> **EXERCISE**
In the entries that follow, find every line containing "categorização" and copy it.

____ DATA EXTRACTS

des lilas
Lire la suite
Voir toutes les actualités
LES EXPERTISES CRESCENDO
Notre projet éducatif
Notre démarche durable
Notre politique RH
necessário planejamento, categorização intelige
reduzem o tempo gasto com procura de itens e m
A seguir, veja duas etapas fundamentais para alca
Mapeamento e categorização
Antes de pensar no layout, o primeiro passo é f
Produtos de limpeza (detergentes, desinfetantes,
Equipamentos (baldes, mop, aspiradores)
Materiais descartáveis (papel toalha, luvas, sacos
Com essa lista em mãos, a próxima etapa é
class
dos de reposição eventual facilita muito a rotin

________
____ DATA EXTRACTS

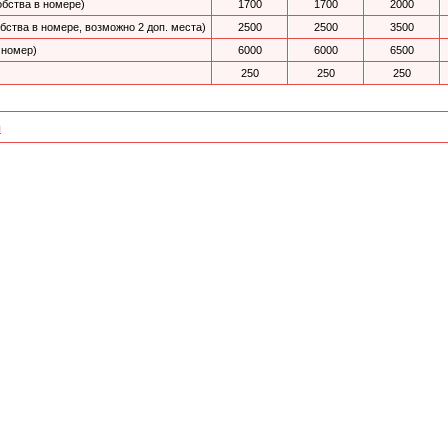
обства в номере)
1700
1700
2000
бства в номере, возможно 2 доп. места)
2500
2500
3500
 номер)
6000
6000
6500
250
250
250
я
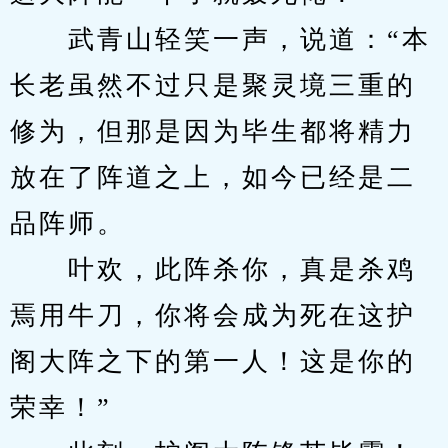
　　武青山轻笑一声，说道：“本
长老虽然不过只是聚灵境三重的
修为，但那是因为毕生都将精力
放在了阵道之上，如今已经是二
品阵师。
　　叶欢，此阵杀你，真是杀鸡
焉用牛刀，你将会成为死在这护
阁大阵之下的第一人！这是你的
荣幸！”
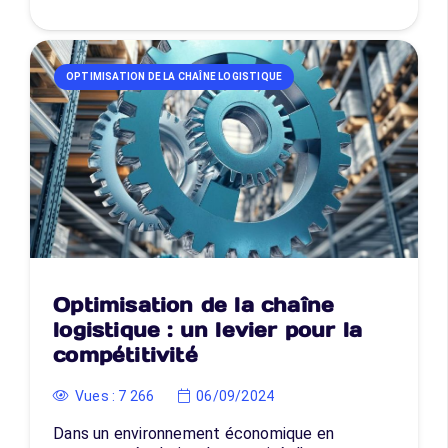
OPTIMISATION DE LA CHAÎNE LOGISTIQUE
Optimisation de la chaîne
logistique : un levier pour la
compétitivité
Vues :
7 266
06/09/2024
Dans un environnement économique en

________

> **RESULT**
necessário planejamento, categorização intelige
Mapeamento e categorização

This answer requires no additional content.